À deriva, tendo apenas o México como destino, o jovem casal acabará por procurar refúgio junto de uma velha conhecida, Mattie. Todavia, esta por amor ao marido que está preso, denunciará o jovem casal. E é nesse momento que vemos Bowie ser fuzilado pelas autoridades, não nos saindo da memória a face lúgubre de Keechie, lendo a carta escrita por Bowie, afirmando que a ama. Amor. Será ele a justificar quer a louca viagem de Keechie e Bowie, quer a traição cometida por Mattie, que apenas queria voltar a viver com o seu marido. Mas, neste caso, mais do que amor, Mattie terá sido influenciada pelo ciúme e pela inveja: também ela terá vivido momentos felizes, também ela deseja o seu idílio com o marido preso. E assim vem a tragédia, culminando na morte de Bowie e no sofrimento de Keechie, apenas atenuado pela leitura da carta.
É este o cerne do cinema de Ray: a intensidade, a emoção e o lirismo. Em Ray vivemos e sentimos o Cinema em velocidade vertiginosa, num verdadeiro turbilhão, prestes a explodir, tal é a tensão latente. Em They live by night vimos um conflito entre a natureza boa do Homem e uma sociedade dura e intolerante, incapaz de o perceber ou deixar que este se apresente confignamente.
They live by night é o filme de homenagem aos inadaptados. É um poema visual em tom lúgubre e melancólico sobre a impossibilidade de atingir a felicidade. Nick Ray sempre privilegiou os pequenos foras-da-lei, os inadaptados e excluídos. Em bom rigor, Ray mais não fez do que fazer Cinema pensando em todos nós. Afinal de contas, a dada altura ou momento todos nós fomos inadaptados. Tal como Keechie e Bowie, nenhum de nós foi devidamente apresentado ao Mundo em que vive.
5 Comments:
Belo texto, embora não concorde com as últimas frases, pois não me parece que toda a gente se tenha sido inadaptado. Há pessoas que se conformam com as normas desta pocilga que é o Mundo, e acabam por constituir uma sociedade opressora - são elas que dificultam a vida aos nossos heróis, no cinema de Ray - e são elas que se deve combater.
Pois, se calhar nas últimas frases deixei falar mais alto a ira que vai em mim em decorrência do exame de agregação que fiz ontem...acho que também eu ontem era um rebelde sem causa.
Como gosto do cinema de desadaptados de Ray. E o que custa neste é saber, desde logo, que estão condenados - passamos o filme todo a sofrer.
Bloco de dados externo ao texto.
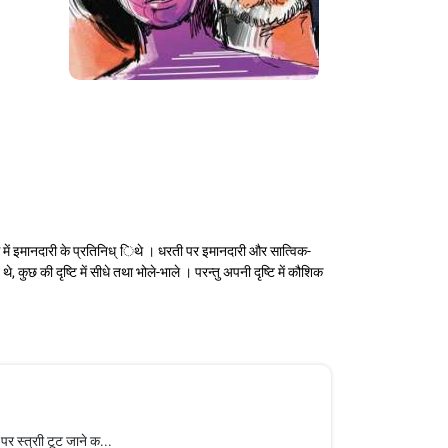
 में इमानदारी के प्रतिनिध् िथे । धरती पर इमानदारी और सात्विक-
 थे, कुछ की दृष्टि में सीधे तथा भोले-भाले । परन्तु अपनी दृष्टि में कौशिक
पर स्त्राी टूट जाने क...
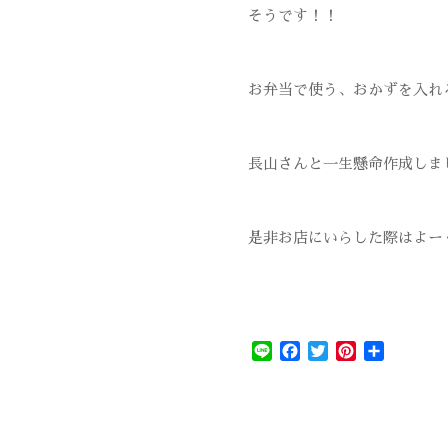
そうです！！
お弁当で使う、おかずを入れ
長山さんと一生懸命作成しま
是非お店にいらした際はよー
Line
Facebook
Twitter
Pinterest
共
有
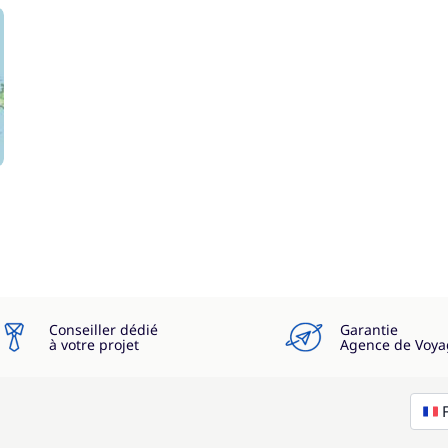
Conseiller dédié
Garantie
à votre projet
Agence de Voya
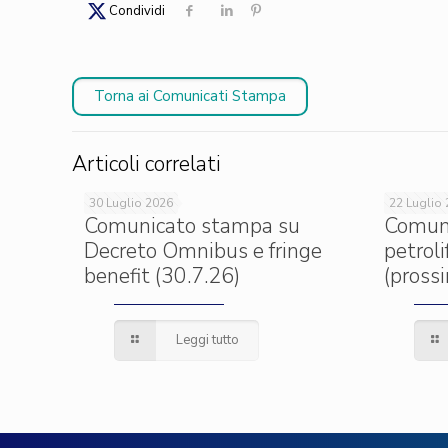
Condividi
Torna ai Comunicati Stampa
Articoli correlati
30 Luglio 2026
22 Luglio
Comunicato stampa su
Comun
Decreto Omnibus e fringe
petrol
benefit (30.7.26)
(pross
Leggi tutto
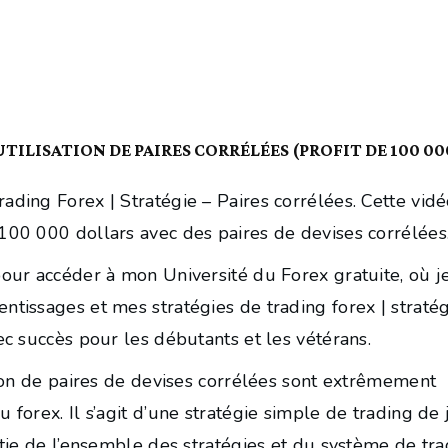
UTILISATION DE PAIRES CORRÉLÉES (PROFIT DE 100 000
ading Forex | Stratégie – Paires corrélées. Cette vid
 100 000 dollars avec des paires de devises corrélées
pour accéder à mon Université du Forex gratuite, où j
ntissages et mes stratégies de trading forex | stratég
vec succès pour les débutants et les vétérans.
ation de paires de devises corrélées sont extrêmement
 forex. Il s’agit d’une stratégie simple de trading de 
artie de l’ensemble des stratégies et du système de tr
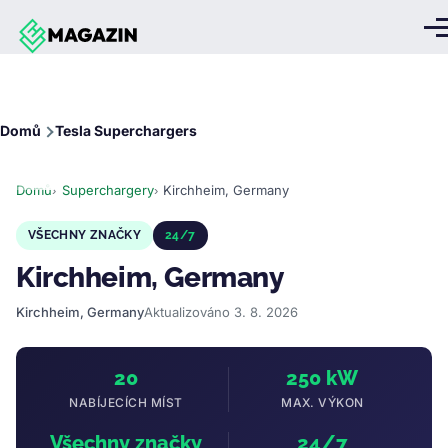
Přejít k hlavnímu obsahu
Me
Drobečková
Domů
Tesla Superchargers
navigace
Domů
Superchargery
Kirchheim, Germany
VŠECHNY ZNAČKY
24/7
Kirchheim, Germany
Kirchheim, Germany
Aktualizováno 3. 8. 2026
20
250 kW
NABÍJECÍCH MÍST
MAX. VÝKON
Všechny značky
24/7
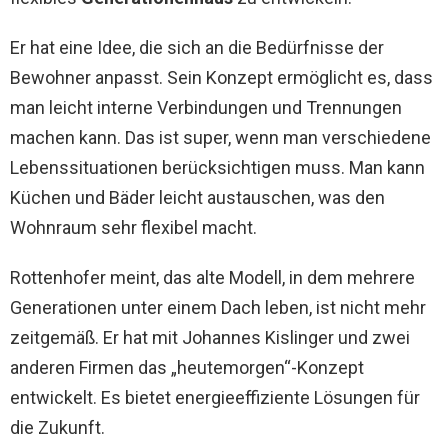
Er hat eine Idee, die sich an die Bedürfnisse der
Bewohner anpasst. Sein Konzept ermöglicht es, dass
man leicht interne Verbindungen und Trennungen
machen kann. Das ist super, wenn man verschiedene
Lebenssituationen berücksichtigen muss. Man kann
Küchen und Bäder leicht austauschen, was den
Wohnraum sehr flexibel macht.
Rottenhofer meint, das alte Modell, in dem mehrere
Generationen unter einem Dach leben, ist nicht mehr
zeitgemäß. Er hat mit Johannes Kislinger und zwei
anderen Firmen das „heutemorgen“-Konzept
entwickelt. Es bietet energieeffiziente Lösungen für
die Zukunft.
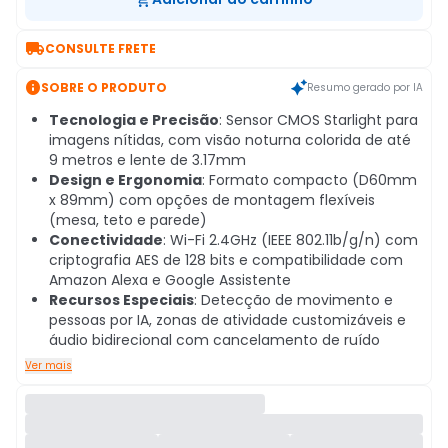

CONSULTE FRETE

SOBRE O PRODUTO
Resumo gerado por IA
Tecnologia e Precisão
: Sensor CMOS Starlight para
imagens nítidas, com visão noturna colorida de até
9 metros e lente de 3.17mm
Design e Ergonomia
: Formato compacto (D60mm
x 89mm) com opções de montagem flexíveis
(mesa, teto e parede)
Conectividade
: Wi-Fi 2.4GHz (IEEE 802.11b/g/n) com
criptografia AES de 128 bits e compatibilidade com
Amazon Alexa e Google Assistente
Recursos Especiais
: Detecção de movimento e
pessoas por IA, zonas de atividade customizáveis e
áudio bidirecional com cancelamento de ruído
Ver mais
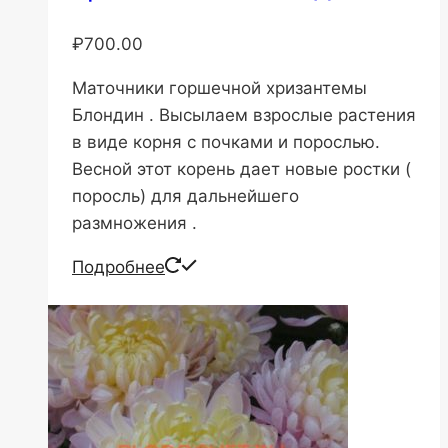
₽
700.00
Маточники горшечной хризантемы
Блондин . Высылаем взрослые растения
в виде корня с почками и порослью.
Весной этот корень дает новые ростки (
поросль) для дальнейшего
размножения .
Подробнее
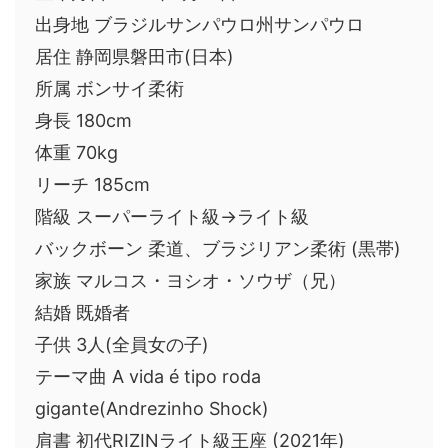
出身地 ブラジルサンパウロ州サンパウロ
居住 静岡県磐田市(日本)
所属 ボンサイ柔術
身長 180cm
体重 70kg
リーチ 185cm
階級 スーパーライト級→ライト級
バックボーン 柔道、ブラジリアン柔術 (黒帯)
家族 マルコス・ヨシオ・ソウザ（兄）
結婚 既婚者
子供 3人(全員女の子)
テーマ曲 A vida é tipo roda
gigante(Andrezinho Shock)
肩書 初代RIZINライト級王座 (2021年)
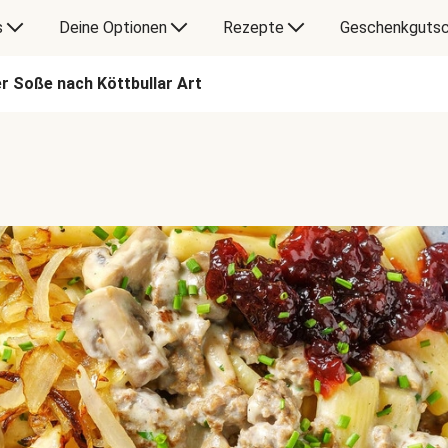
s
Deine Optionen
Rezepte
Geschenkgutsc
er Soße nach Köttbullar Art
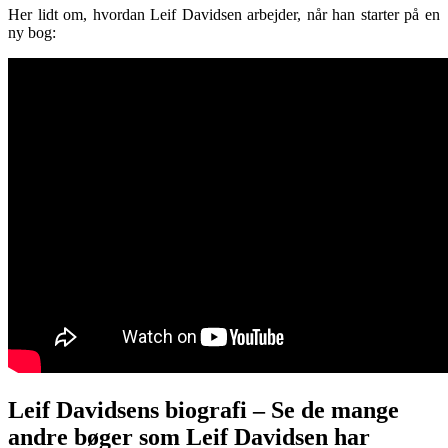
Her lidt om, hvordan Leif Davidsen arbejder, når han starter på en
ny bog:
Leif Davidsens biografi – Se de mange
andre bøger som Leif Davidsen har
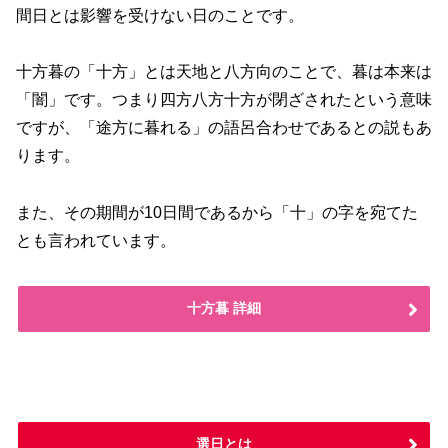
間日とは影響を受けない日のことです。
十方暮の「十方」とは天地と八方向のことで、暮は本来は
「闇」です。つまり四方八方十方が閉ざされたという意味
ですが、「途方に暮れる」の語呂合わせであるとの説もあ
ります。
また、その期間が10日間であるから「十」の字を宛てた
とも言われています。
十方暮 詳細
選日とは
Esse a quem o James Dean deu corpo... Pois. Mas acho que nesse caso o verdadeiro rebelde sem causa é o Plato. Ele é o epicentro de todo o filme: tem tudo para ser feliz, mas não consegue e encontra abrigo junto de outro acossado...
Ele haverá plano mais belo do que aquele em que o Plato morre e o Ray nos dá um oblíquo belíssimo?
Áí o Ray mostrou que sabia dirigir super-produções. Já este "they live by night" talvez seja o filme mais coerente e perfeito deste grande realizador.